日本では2000年からザナミビル(商品名リレンザ)、2001年オセルタミビル(先発品の商品名タミフル)、2010年ラニナミビル(商品名イナビル)とペラミビル(商品名ラピアクタ)、2018年バロキサビル(商品名ゾフルーザ)が季節性インフルエンザに処方されています。ザナミビルとラニナミビルは吸入薬、オセルタミビルとバロキサビルは内服薬、ペラミビルは注射薬です。アマンタジン(先発品の商品名シンメトレル)とファビピラビル(商品名アビガン)は今回対象としていません。

新型コロナの影響で変わった部分もありますが、日本では冬に風邪症状で受診すると、多くの場合にインフルエンザ迅速検査を行い、陽性なら若くて持病がない人も含めてほとんどの人にインフルエンザの治療薬が処方されていました。医師も患者も多くの人がこのことを当たり前と考えていますが、世界の治療薬の半分以上が日本で処方されていると言われたこともあり、日本の診療には特有の状況があると指摘されています。

季節性インフルエンザは5類感染症であり、指定された病院・クリニックから患者数が報告され、国立感染症研究所などから最近の感染状況が報告されたり、毎年1年間の流行状況をまとめたデータが公表されたりしています。ただ、患者数の推計、年齢、性別、地域、入院、死亡などのデータはありますが、治療薬についてのデータは含まれていません。

全国の診療報酬データベースをもとに、患者数、費用、治療薬の選択、性差、年齢差、地域差などについて、日本でのインフルエンザ検査や治療の実態の一端を明らかにすることを目的に研究を行いました。

方法

レセプト情報・特定健診等情報データベース(NDB: National Database)は日本の保険診療の請求データの大部分をカバーしており、個々の患者さんの性別、年齢や、受けた検査、処方、手術などのデータが含まれます。NDBオープンデータはNDBを集計して公開したもので、日本全体で1年間に検査が何回行われたか、薬が何錠処方されたか、などがわかり、その男女別、年代別、受診したクリニック・病院の地域別の内訳などもわかります。今回は2014年度から20年度のNDBオープンデータを用いた記述疫学研究を行いました。
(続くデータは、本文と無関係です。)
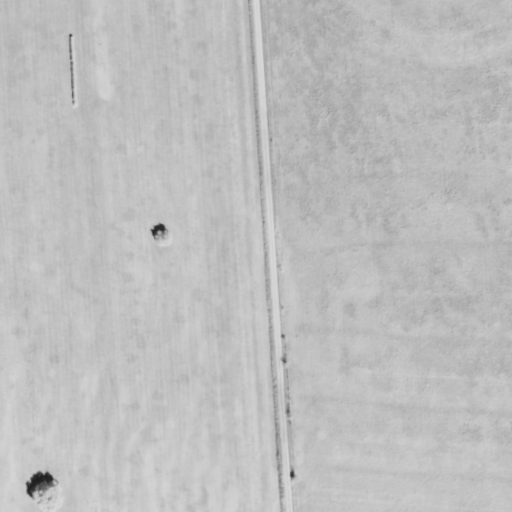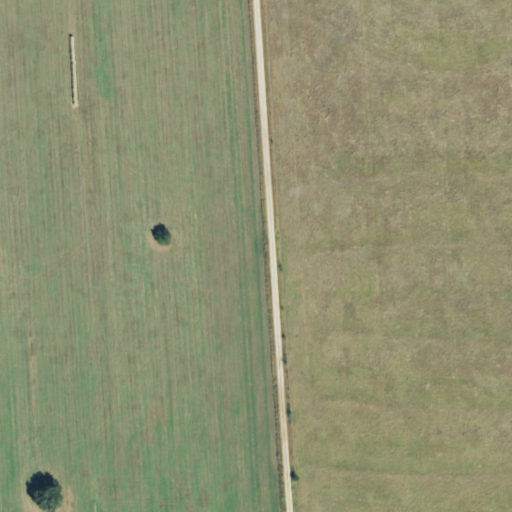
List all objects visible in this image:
road: (278, 255)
個人単位のデータを扱えるNDBと違い、NDBオープンデータでは集計されたデータのみであり、処方された患者数はわかりません。ただ、インフルエンザの治療薬は使い方が決まっている部分が多く、オセルタミビルであれば1日2カプセルで5日間が標準的な処方です。例えば2018年度に北海道でオセルタミビルカプセルが36551カプセル処方されていれば、推定処方人数は3655人となります。また小児では体重当たりの処方になるため、日本の年代別・男女別の平均体重を用いて処方人数を推定しています。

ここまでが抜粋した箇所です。